Extract every line of text from the listing below and reproduce each one verbatim, omitting the pictures.

(Page images and extracted text)
☆ ☆ ☆

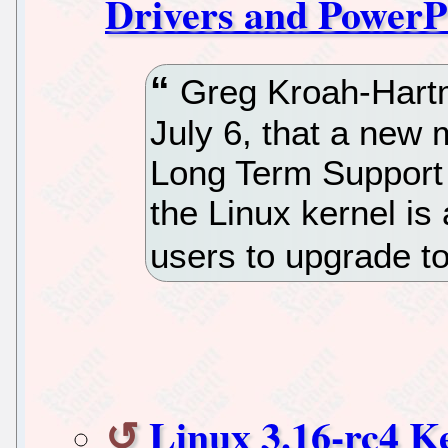
Drivers and Power
Greg Kroah-Hart
July 6, that a new 
Long Term Support 
the Linux kernel is
users to upgrade to
Linux 3.16-rc4 K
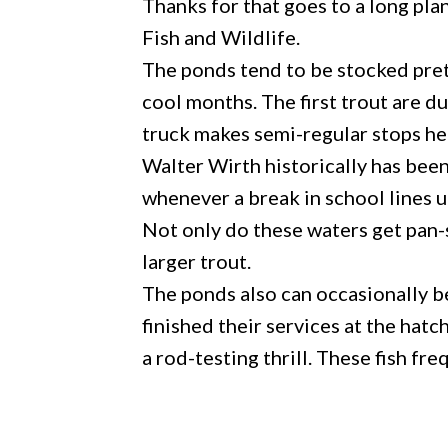
Thanks for that goes to a long pl
Fish and Wildlife.
The ponds tend to be stocked pret
cool months. The first trout are 
truck makes semi-regular stops he
Walter Wirth historically has bee
whenever a break in school lines u
Not only do these waters get pan-
larger trout.
The ponds also can occasionally b
finished their services at the hatc
a rod-testing thrill. These fish fr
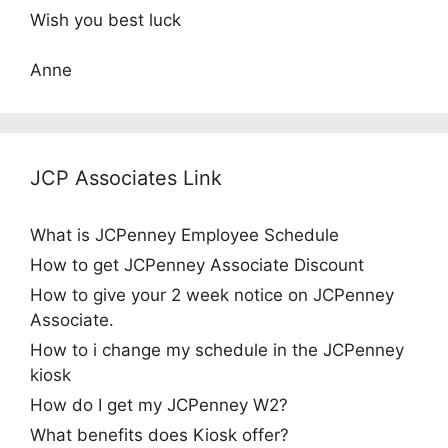
Wish you best luck
Anne
JCP Associates Link
What is JCPenney Employee Schedule
How to get JCPenney Associate Discount
How to give your 2 week notice on JCPenney
Associate.
How to i change my schedule in the JCPenney
kiosk
How do I get my JCPenney W2?
What benefits does Kiosk offer?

☆ ☆ ☆

### TASK RESPONSE
Drivers and Power
Greg Kroah-Hart
July 6, that a new 
Long Term Support 
the Linux kernel is
users to upgrade to
Linux 3.16-rc4 K
Thanks for that goes to a long pl
Fish and Wildlife.
The ponds tend to be stocked pret
cool months. The first trout are 
truck makes semi-regular stops he
Walter Wirth historically has bee
whenever a break in school lines u
Not only do these waters get pan-
larger trout.
The ponds also can occasionally b
finished their services at the hatc
a rod-testing thrill. These fish fr
Wish you best luck
Anne
JCP Associates Link
What is JCPenney Employee Schedule
How to get JCPenney Associate Discount
How to give your 2 week notice on JCPenney
Associate.
How to i change my schedule in the JCPenney
kiosk
How do I get my JCPenney W2?
What benefits does Kiosk offer?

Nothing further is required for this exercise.